PROBLEM REQUIREMENTS: Collect every line from the records below that contains the word "Observed", and copy each one out in full.

______

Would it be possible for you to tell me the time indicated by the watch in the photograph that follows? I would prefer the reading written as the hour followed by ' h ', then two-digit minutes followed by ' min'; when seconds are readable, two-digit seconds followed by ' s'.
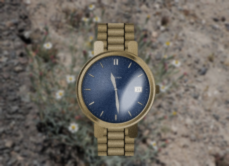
11 h 29 min
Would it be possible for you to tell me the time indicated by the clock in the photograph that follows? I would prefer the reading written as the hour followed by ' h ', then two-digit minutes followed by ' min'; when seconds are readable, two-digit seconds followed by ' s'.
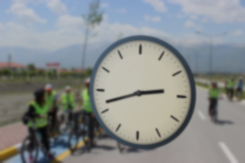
2 h 42 min
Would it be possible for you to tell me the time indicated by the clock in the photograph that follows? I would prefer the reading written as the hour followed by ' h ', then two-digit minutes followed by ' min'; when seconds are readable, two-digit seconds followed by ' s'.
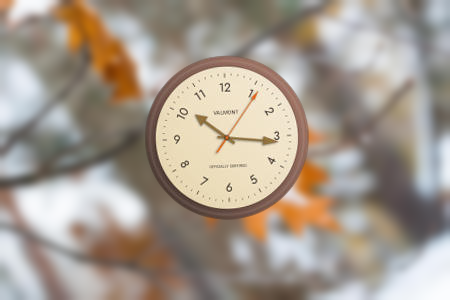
10 h 16 min 06 s
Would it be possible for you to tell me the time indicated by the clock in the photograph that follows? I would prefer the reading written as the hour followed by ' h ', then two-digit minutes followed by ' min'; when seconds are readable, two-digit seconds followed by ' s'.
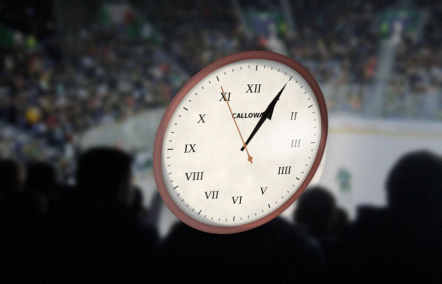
1 h 04 min 55 s
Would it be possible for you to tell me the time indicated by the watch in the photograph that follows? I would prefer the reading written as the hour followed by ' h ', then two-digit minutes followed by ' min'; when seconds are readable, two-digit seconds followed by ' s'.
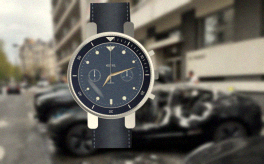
7 h 12 min
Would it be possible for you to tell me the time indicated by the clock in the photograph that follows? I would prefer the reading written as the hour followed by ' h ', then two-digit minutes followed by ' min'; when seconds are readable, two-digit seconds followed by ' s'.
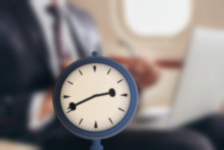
2 h 41 min
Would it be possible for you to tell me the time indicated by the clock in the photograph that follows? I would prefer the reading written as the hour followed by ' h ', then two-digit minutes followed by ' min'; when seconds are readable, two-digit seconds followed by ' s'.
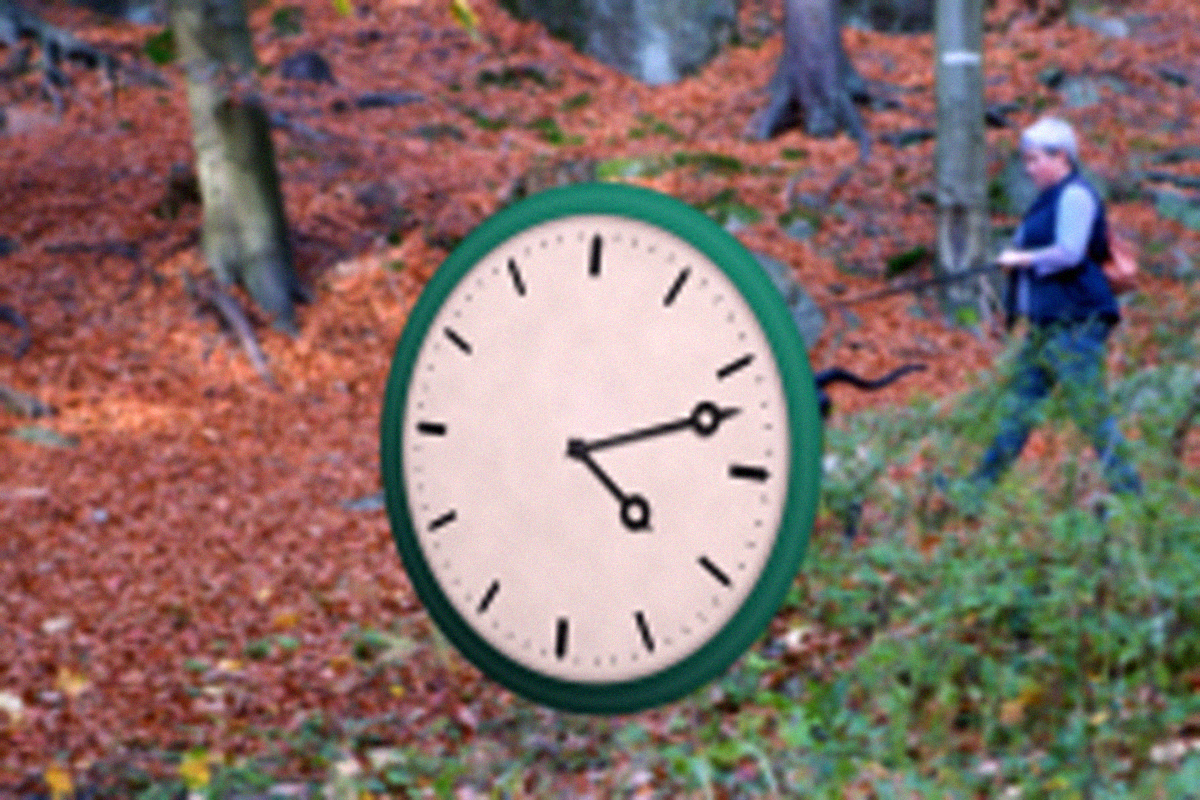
4 h 12 min
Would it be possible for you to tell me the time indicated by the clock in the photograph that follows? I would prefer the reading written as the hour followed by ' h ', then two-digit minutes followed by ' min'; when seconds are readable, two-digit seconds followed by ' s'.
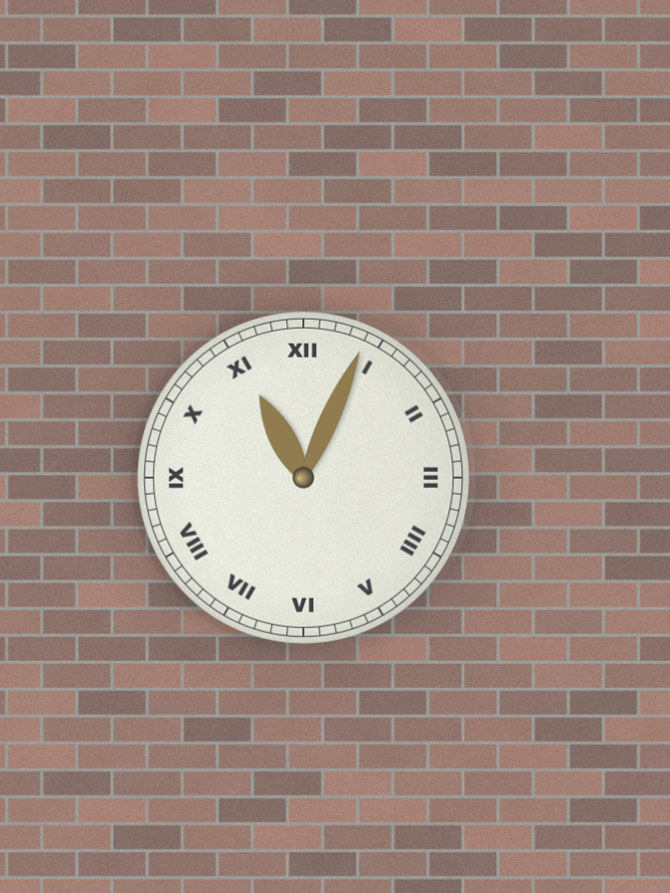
11 h 04 min
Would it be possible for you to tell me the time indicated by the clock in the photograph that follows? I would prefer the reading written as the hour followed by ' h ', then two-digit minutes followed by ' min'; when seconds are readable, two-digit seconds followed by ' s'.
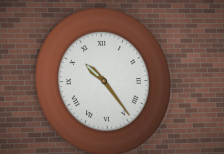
10 h 24 min
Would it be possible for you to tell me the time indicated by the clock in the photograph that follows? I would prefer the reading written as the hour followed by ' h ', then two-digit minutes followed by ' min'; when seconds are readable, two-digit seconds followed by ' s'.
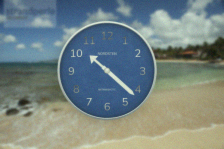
10 h 22 min
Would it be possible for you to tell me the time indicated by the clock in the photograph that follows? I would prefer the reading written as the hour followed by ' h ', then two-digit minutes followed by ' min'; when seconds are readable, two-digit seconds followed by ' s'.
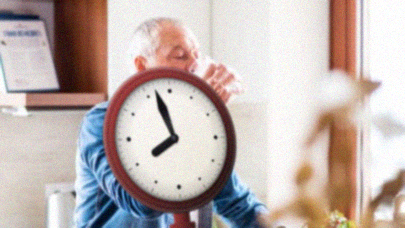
7 h 57 min
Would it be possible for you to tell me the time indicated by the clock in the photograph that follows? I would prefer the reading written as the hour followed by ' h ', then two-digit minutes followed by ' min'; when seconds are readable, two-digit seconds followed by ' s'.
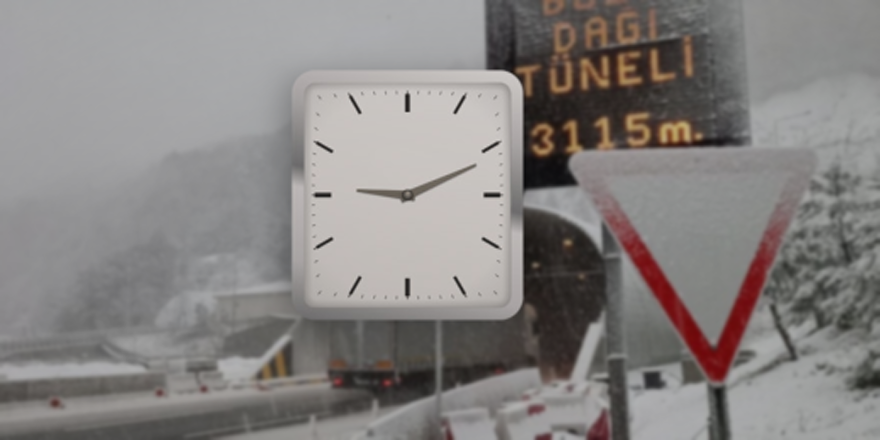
9 h 11 min
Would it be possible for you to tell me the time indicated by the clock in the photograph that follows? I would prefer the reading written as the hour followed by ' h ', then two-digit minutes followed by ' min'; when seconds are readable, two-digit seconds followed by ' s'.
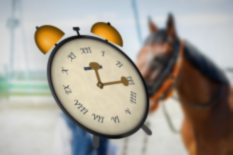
12 h 15 min
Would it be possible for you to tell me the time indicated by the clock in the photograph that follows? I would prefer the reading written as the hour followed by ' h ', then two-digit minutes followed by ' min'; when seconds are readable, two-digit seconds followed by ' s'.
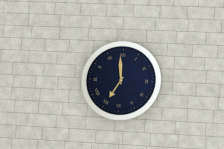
6 h 59 min
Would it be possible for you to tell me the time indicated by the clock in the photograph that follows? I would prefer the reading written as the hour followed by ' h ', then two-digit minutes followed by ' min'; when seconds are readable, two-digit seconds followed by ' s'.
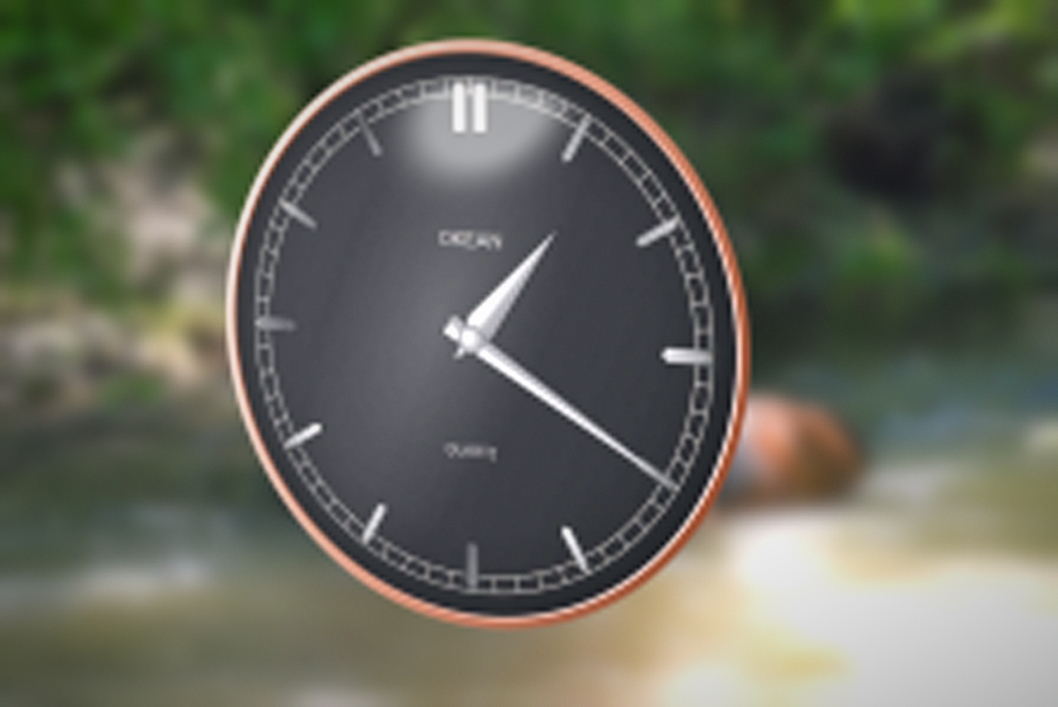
1 h 20 min
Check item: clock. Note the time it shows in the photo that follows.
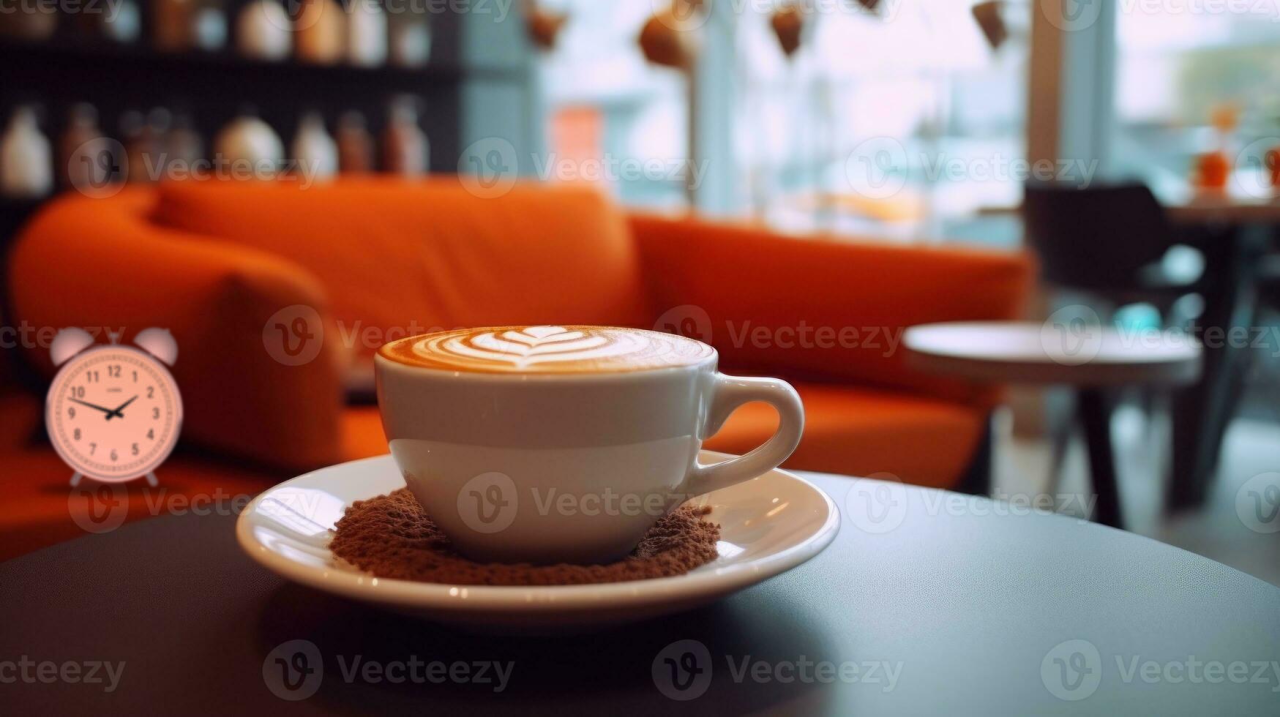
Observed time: 1:48
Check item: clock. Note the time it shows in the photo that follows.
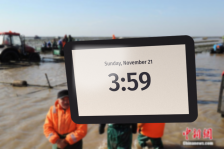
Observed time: 3:59
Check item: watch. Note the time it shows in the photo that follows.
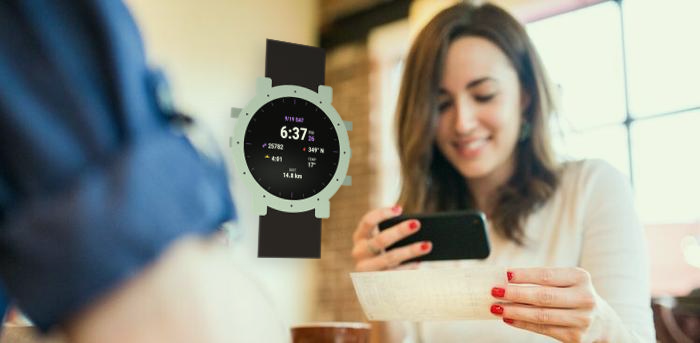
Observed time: 6:37
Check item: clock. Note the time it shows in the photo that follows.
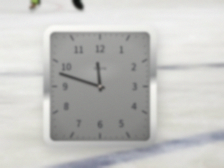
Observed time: 11:48
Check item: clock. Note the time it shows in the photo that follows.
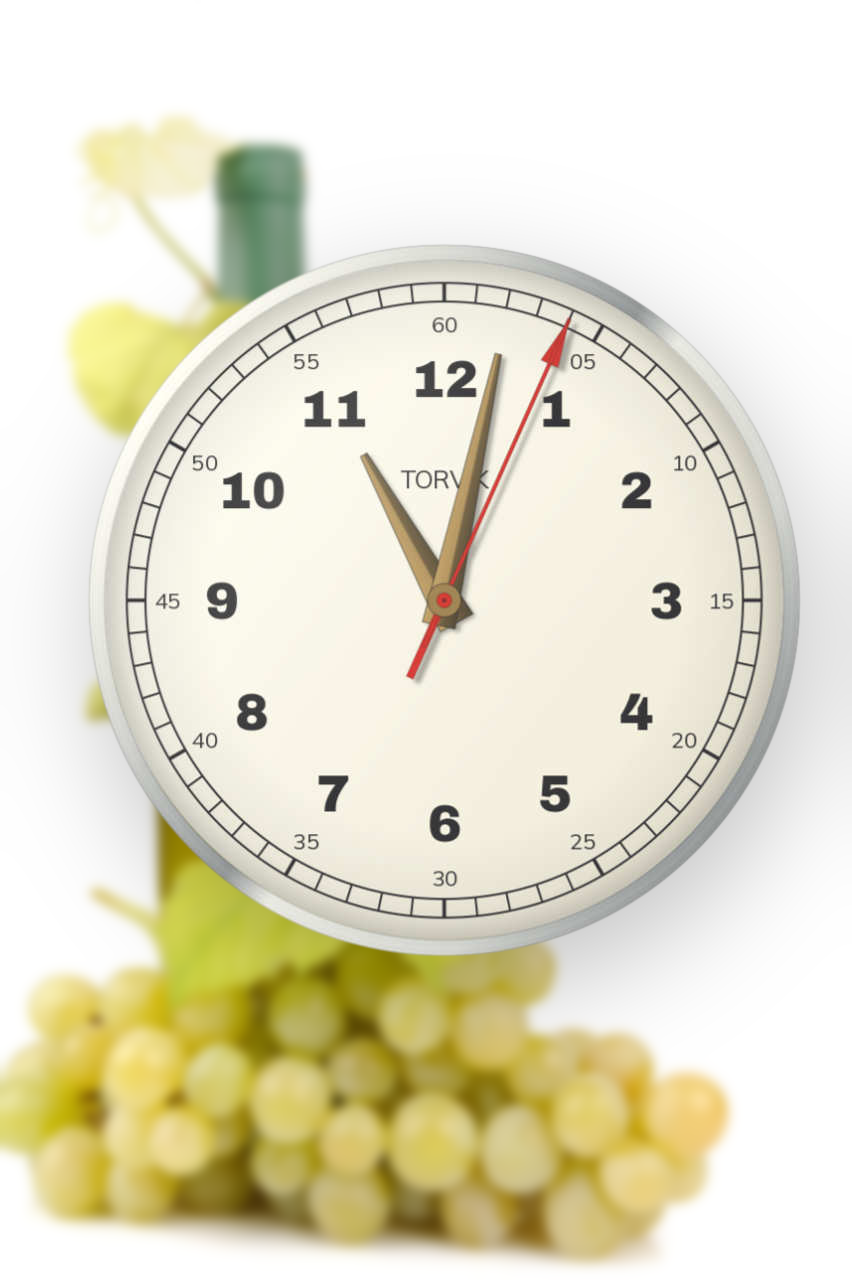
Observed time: 11:02:04
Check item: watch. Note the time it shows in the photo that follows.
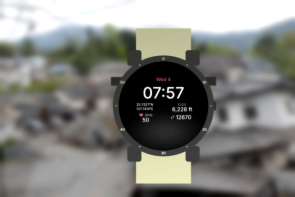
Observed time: 7:57
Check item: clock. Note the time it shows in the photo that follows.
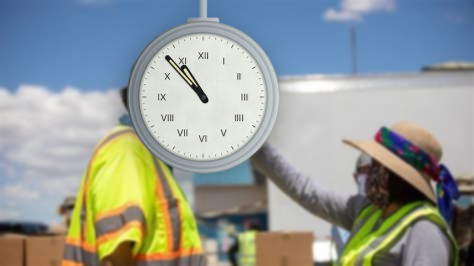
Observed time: 10:53
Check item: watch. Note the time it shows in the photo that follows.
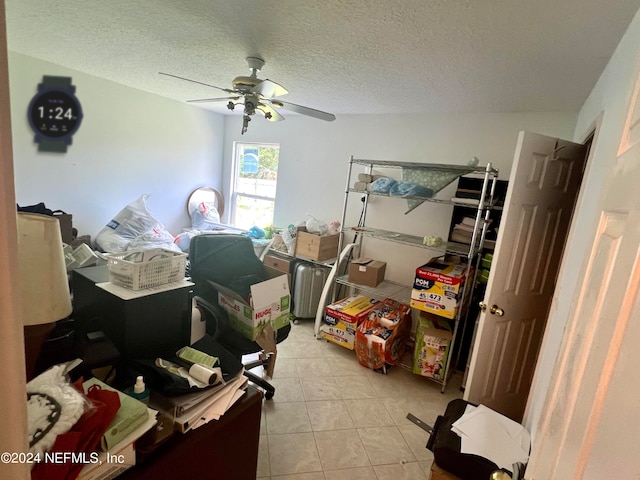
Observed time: 1:24
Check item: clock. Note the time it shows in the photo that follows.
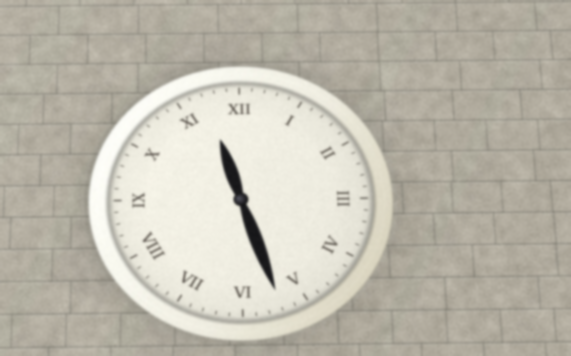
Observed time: 11:27
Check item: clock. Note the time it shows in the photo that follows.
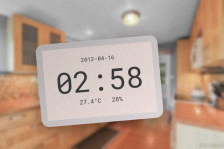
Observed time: 2:58
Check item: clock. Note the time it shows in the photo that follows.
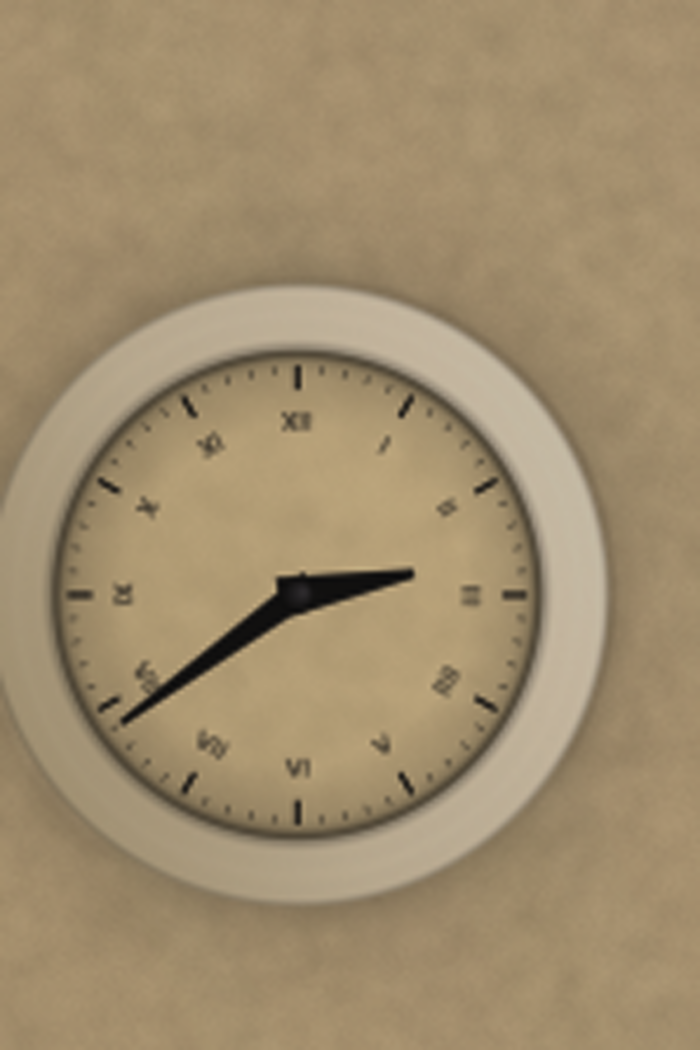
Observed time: 2:39
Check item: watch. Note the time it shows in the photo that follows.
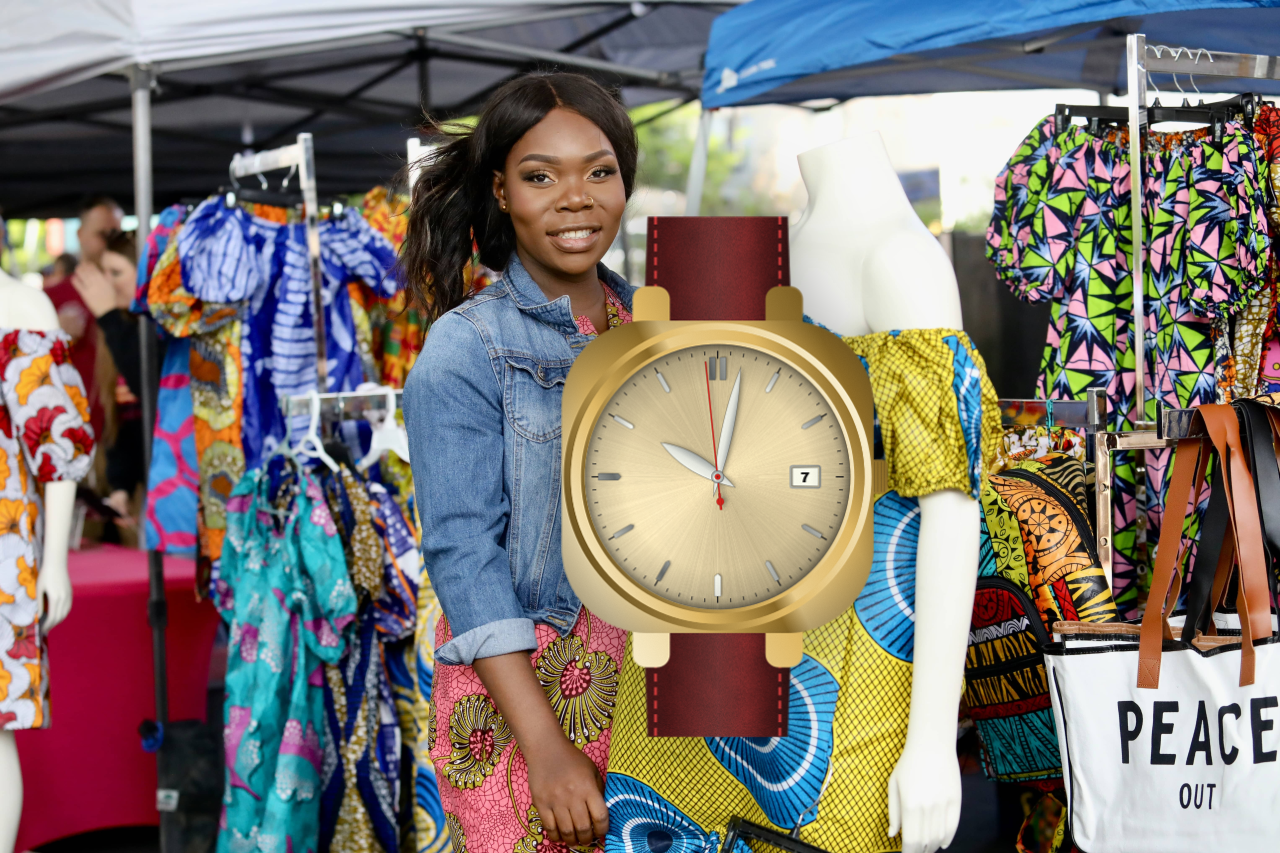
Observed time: 10:01:59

______

EXERCISE RESPONSE:
Observed time: 1:48
Observed time: 3:59
Observed time: 6:37
Observed time: 11:48
Observed time: 11:02:04
Observed time: 7:57
Observed time: 10:53
Observed time: 1:24
Observed time: 11:27
Observed time: 2:58
Observed time: 2:39
Observed time: 10:01:59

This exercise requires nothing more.